「阿弥陀寺」

~蓮教上人と相前後して本願寺に参入~

蓮教上人の本願寺参入に関連して、古くから蓮教上人が本願寺に参入した際には、四十二の坊が蓮教上人に従ったということがいわれます。佛光寺には、元来、四十八の坊があって、そのうち四十二坊が蓮教上人とともに本願寺に参入し、佛光寺には六つの坊がのこったとするものです。こののこされた六つの坊が現在の佛光寺六坊なのだとされています。

この四十二坊との坊の数は、蓮教上人に従った坊の数としてよくいわれるものですが、もとより実数を示すものではありません。要は多くの坊が蓮教上人に従ったということをいったものです。

興正寺の末寺に関係する数として、この四十二との数以上に重要なのは三という数です。
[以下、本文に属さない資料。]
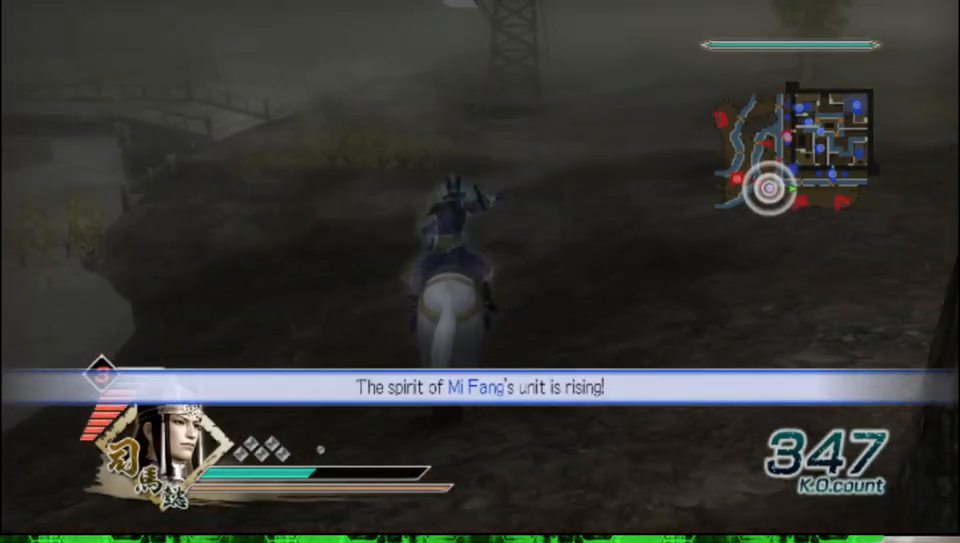
{"buttons": [], "left_stick": "up", "right_stick": "center", "events": []}
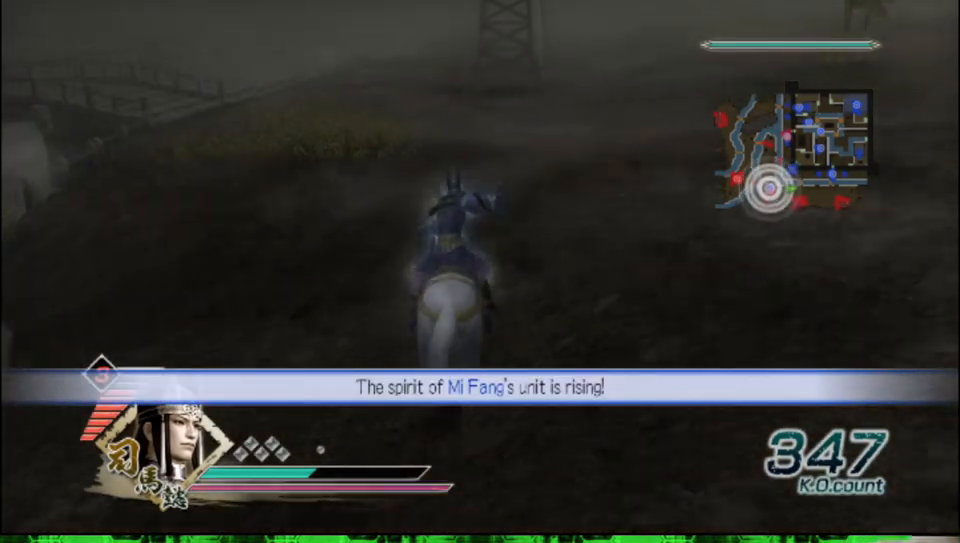
{"buttons": [], "left_stick": "up", "right_stick": "center", "events": []}
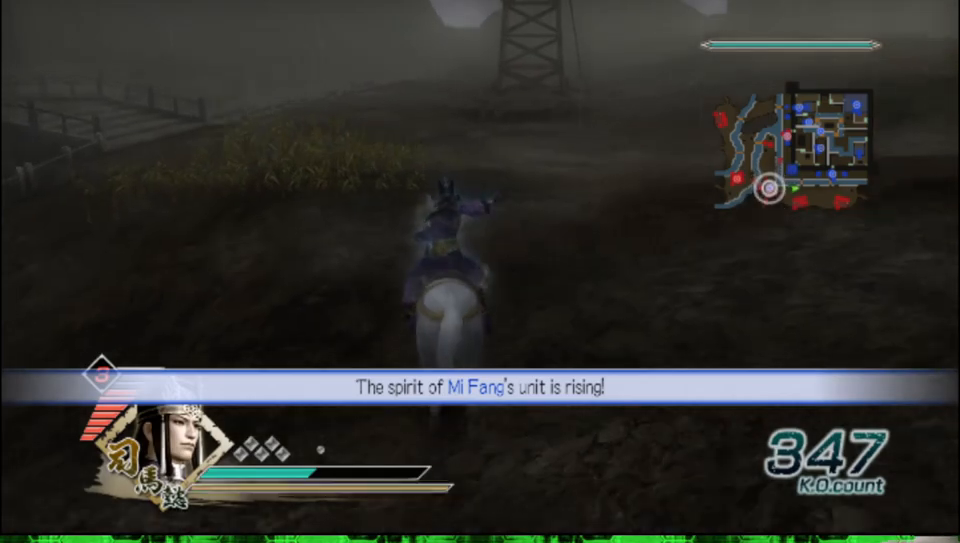
{"buttons": [], "left_stick": "up", "right_stick": "center", "events": []}
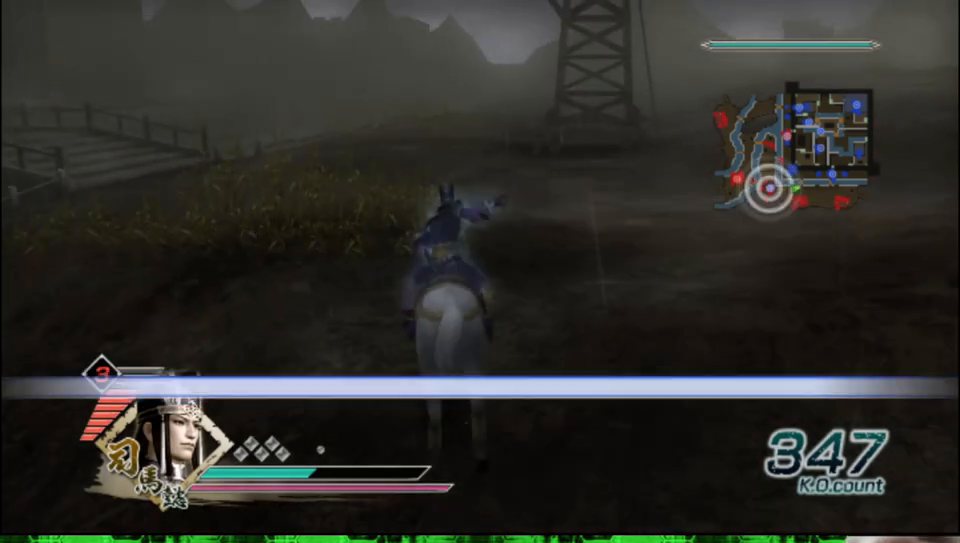
{"buttons": [], "left_stick": "up", "right_stick": "center", "events": []}
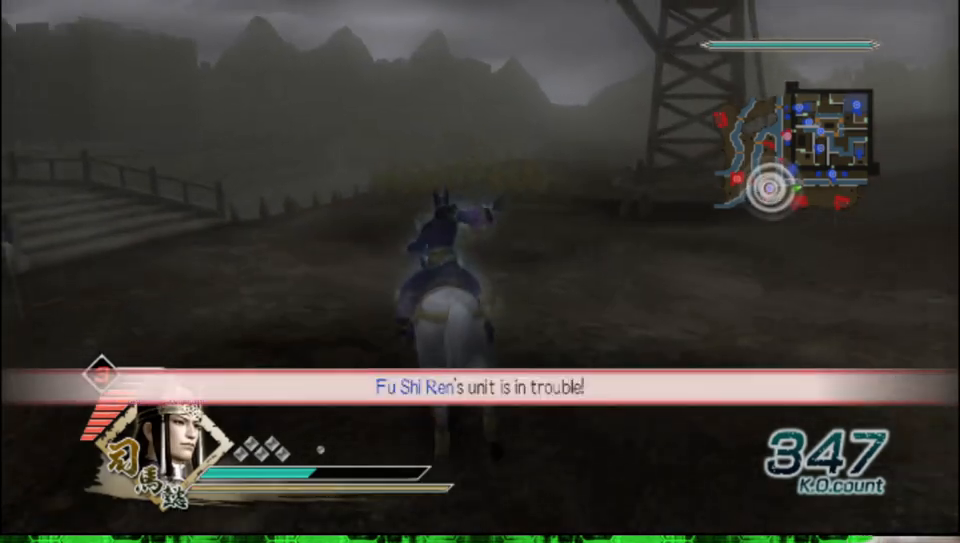
{"buttons": [], "left_stick": "up", "right_stick": "center", "events": [[33, "right_stick", "right"], [200, "right_stick", "center"]]}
古く、興正寺には三箇寺の有力末寺があって、この三箇寺を末寺頭といっていました。三箇寺とは、端坊、東坊、阿弥陀寺の三寺です。興正寺では末寺頭はこの三箇寺に決まっていて、途中で末寺頭が別の寺に代わったということもなければ、他の寺が末寺頭に加わるということもありませんでした。末寺頭といわれたのはこの三寺だけです。末寺頭の三寺は扱いも特別で、いろいろな儀式の際にも主要な役割はこの三寺がつとめましたし、三寺の行なう任務は三寺だけが行ない、他の寺が代わりに行なうということもありませんでした。三箇寺はまさに別格だったわけです。この三寺を別格に扱うのは蓮教上人以来のことで、明治時代にいたるまで一貫して続きます。通常はこの三寺を総称して「頭(かしらの)三ヶ寺」といっていました(『法流故実条々秘録』)。

三箇寺が末寺頭であったことは一貫して続いたことですが、このうちの阿弥陀寺は途中で寺号を改めています。あたらしい寺号は性応寺で、蓮教上人の本願寺参入からおよそ七十年を経た天文十九年(1550)となって性応寺と改めました。この寺は、現在、鹿児島県にあります。鹿児島県に移ったのは明治時代になってからのことであり、それまでは和歌山県、すなわちもとの紀伊国にありました。性応寺は紀伊や畿内に多くの末寺をかかえる寺でした。性応寺については、一般に性応寺は当初から紀伊にあったものと思われていて、普通、性応寺はもとから紀伊にあったと説かれています。しかし、これは誤りです。この寺はもと堺にありました。堺から紀伊に移ったのは天文十九年のことと考えられ、寺号を阿弥陀寺から性応寺に改めたのも移転に際して改めたものとみられます。

性応寺の伝えるところでは、性応寺、つまりは阿弥陀寺を開いたのは安満了願という人物だったとされています。この了願なる人物は実在の人物です。了願は後醍醐天皇方の南朝に仕えた武士で、楠正成で有名な楠氏の一族であったといわれます。この了願は『太平記』にも登場します。『太平記』では阿間了願と表記されますが、それによると了願は勇猛な法師武者で、身の丈は七尺余りもあったとされています。鹿児島の性応寺には、現に了願に充てられた文書などが伝えられており、阿弥陀寺が了願と関係する寺であったことは確かなようです。了願は南朝の本拠地である吉野の貝原という地で没したと伝えられていて、貝原にある善徳寺という寺には了願の墓とされるものがのこされています。この善徳寺という寺は古くから性応寺の末寺だった寺です。

この阿弥陀寺がもとは佛光寺の末寺で、その後に興正寺の末寺になった寺であることは疑いのないことです。阿弥陀寺については、佛光寺の側にもこの寺について言及した文書がのこされています。

抑今度就仏法之儀、彼阿弥陀寺、犯破法輪之逆罪…
可為出仕停止之由、一同評議畢上者、堅可被任進退之是非、衆中議為後日加連判…

仏法のことについて阿弥陀寺が逆罪を犯したので出仕を停止するというものです。これは幾人もの人びとが連署した連判状の一部で、明秀、性宗、覚甚、教尋、智誓、康秀、秀運といった人たちが署名しています。署名しているのは佛光寺六坊の住持たちです。六坊の住持たちが阿弥陀寺の出仕を止めているのです。

この連判状が書かれたのは文明十三年(1481)二月二十三日のことです。蓮教上人が本願寺に参入するのも文明十三年ころのことであり、阿弥陀寺が犯したという逆罪なるものも蓮教上人の動向と関係するものと思われます。おそらく阿弥陀寺に本願寺に接近する動きがあって、六坊もそれを指して逆罪といっているものと思います。阿弥陀寺も蓮教上人と相前後して本願寺に参入したことが分かります。